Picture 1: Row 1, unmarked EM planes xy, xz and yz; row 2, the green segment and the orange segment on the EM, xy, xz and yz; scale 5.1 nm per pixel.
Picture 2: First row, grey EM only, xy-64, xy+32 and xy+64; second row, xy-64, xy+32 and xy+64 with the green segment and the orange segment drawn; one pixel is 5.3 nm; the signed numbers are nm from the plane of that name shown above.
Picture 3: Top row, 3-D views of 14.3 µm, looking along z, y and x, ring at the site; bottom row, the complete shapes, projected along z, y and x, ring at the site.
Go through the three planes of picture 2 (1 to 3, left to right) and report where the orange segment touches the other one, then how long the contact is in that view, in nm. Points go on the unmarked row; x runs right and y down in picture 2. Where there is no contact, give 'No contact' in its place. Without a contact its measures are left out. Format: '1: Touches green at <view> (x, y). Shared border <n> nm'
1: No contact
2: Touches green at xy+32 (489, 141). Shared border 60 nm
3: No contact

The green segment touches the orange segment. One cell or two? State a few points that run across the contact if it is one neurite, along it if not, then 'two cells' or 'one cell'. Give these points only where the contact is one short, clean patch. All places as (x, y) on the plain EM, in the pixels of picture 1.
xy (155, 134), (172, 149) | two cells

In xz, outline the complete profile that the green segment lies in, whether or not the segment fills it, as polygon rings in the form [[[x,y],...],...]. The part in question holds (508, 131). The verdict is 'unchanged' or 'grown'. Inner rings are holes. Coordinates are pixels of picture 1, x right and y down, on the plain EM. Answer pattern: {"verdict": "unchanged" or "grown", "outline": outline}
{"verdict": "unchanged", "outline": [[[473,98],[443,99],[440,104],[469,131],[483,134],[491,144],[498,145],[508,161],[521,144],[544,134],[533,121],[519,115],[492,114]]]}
= = = = =
> **Problem to solve**
The records above are to be restated word for word.

> **Exercise output**
Picture 1: Row 1, unmarked EM planes xy, xz and yz; row 2, the green segment and the orange segment on the EM, xy, xz and yz; scale 5.1 nm per pixel.
Picture 2: First row, grey EM only, xy-64, xy+32 and xy+64; second row, xy-64, xy+32 and xy+64 with the green segment and the orange segment drawn; one pixel is 5.3 nm; the signed numbers are nm from the plane of that name shown above.
Picture 3: Top row, 3-D views of 14.3 µm, looking along z, y and x, ring at the site; bottom row, the complete shapes, projected along z, y and x, ring at the site.
Go through the three planes of picture 2 (1 to 3, left to right) and report where the orange segment touches the other one, then how long the contact is in that view, in nm. Points go on the unmarked row; x runs right and y down in picture 2. Where there is no contact, give 'No contact' in its place. Without a contact its measures are left out. Format: '1: Touches green at <view> (x, y). Shared border <n> nm'
1: No contact
2: Touches green at xy+32 (489, 141). Shared border 60 nm
3: No contact

The green segment touches the orange segment. One cell or two? State a few points that run across the contact if it is one neurite, along it if not, then 'two cells' or 'one cell'. Give these points only where the contact is one short, clean patch. All places as (x, y) on the plain EM, in the pixels of picture 1.
xy (155, 134), (172, 149) | two cells

In xz, outline the complete profile that the green segment lies in, whether or not the segment fills it, as polygon rings in the form [[[x,y],...],...]. The part in question holds (508, 131). The verdict is 'unchanged' or 'grown'. Inner rings are holes. Coordinates are pixels of picture 1, x right and y down, on the plain EM. Answer pattern: {"verdict": "unchanged" or "grown", "outline": outline}
{"verdict": "unchanged", "outline": [[[473,98],[443,99],[440,104],[469,131],[483,134],[491,144],[498,145],[508,161],[521,144],[544,134],[533,121],[519,115],[492,114]]]}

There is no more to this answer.